Unmasking Trees for Tabular Data
This work addresses the challenge of improving tabular data processing for applications like data imputation and generation, though it appears incremental by building on existing tree-based methods.
The paper tackled the problem of tabular data imputation and generation, where traditional methods often outperform advanced deep learning techniques, by introducing UnmaskingTrees, a gradient-boosted decision tree method that achieved leading imputation performance and state-of-the-art generation with missing data on a benchmark of 27 datasets.

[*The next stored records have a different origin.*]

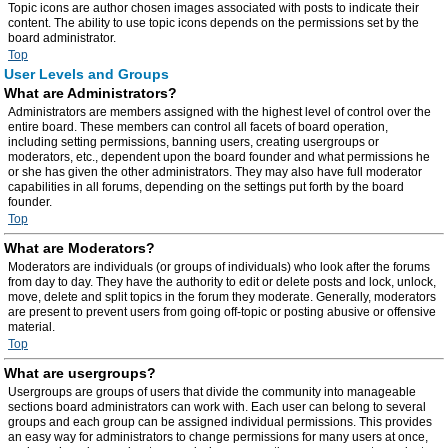
Topic icons are author chosen images associated with posts to indicate their
content. The ability to use topic icons depends on the permissions set by the
board administrator.
Top
User Levels and Groups
What are Administrators?
Administrators are members assigned with the highest level of control over the
entire board. These members can control all facets of board operation,
including setting permissions, banning users, creating usergroups or
moderators, etc., dependent upon the board founder and what permissions he
or she has given the other administrators. They may also have full moderator
capabilities in all forums, depending on the settings put forth by the board
founder.
Top
What are Moderators?
Moderators are individuals (or groups of individuals) who look after the forums
from day to day. They have the authority to edit or delete posts and lock, unlock,
move, delete and split topics in the forum they moderate. Generally, moderators
are present to prevent users from going off-topic or posting abusive or offensive
material.
Top
What are usergroups?
Usergroups are groups of users that divide the community into manageable
sections board administrators can work with. Each user can belong to several
groups and each group can be assigned individual permissions. This provides
an easy way for administrators to change permissions for many users at once,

Despite much work on advanced deep learning and generative modeling techniques for tabular data generation and imputation, traditional methods have continued to win on imputation benchmarks. We herein present UnmaskingTrees, a simple method for tabular imputation (and generation) employing gradient-boosted decision trees which are used to incrementally unmask individual features. On a benchmark for out-of-the-box performance on 27 small tabular datasets, UnmaskingTrees offers leading performance on imputation; state-of-the-art performance on generation given data with missingness; and competitive performance on vanilla generation given data without missingness. To solve the conditional generation subproblem, we propose a tabular probabilistic prediction method, BaltoBot, which fits a balanced tree of boosted tree classifiers. Unlike older methods, it requires no parametric assumption on the conditional distribution, accommodating features with multimodal distributions; unlike newer diffusion methods, it offers fast sampling, closed-form density estimation, and flexible handling of discrete variables. We finally consider our two approaches as meta-algorithms, demonstrating in-context learning-based generative modeling with TabPFN.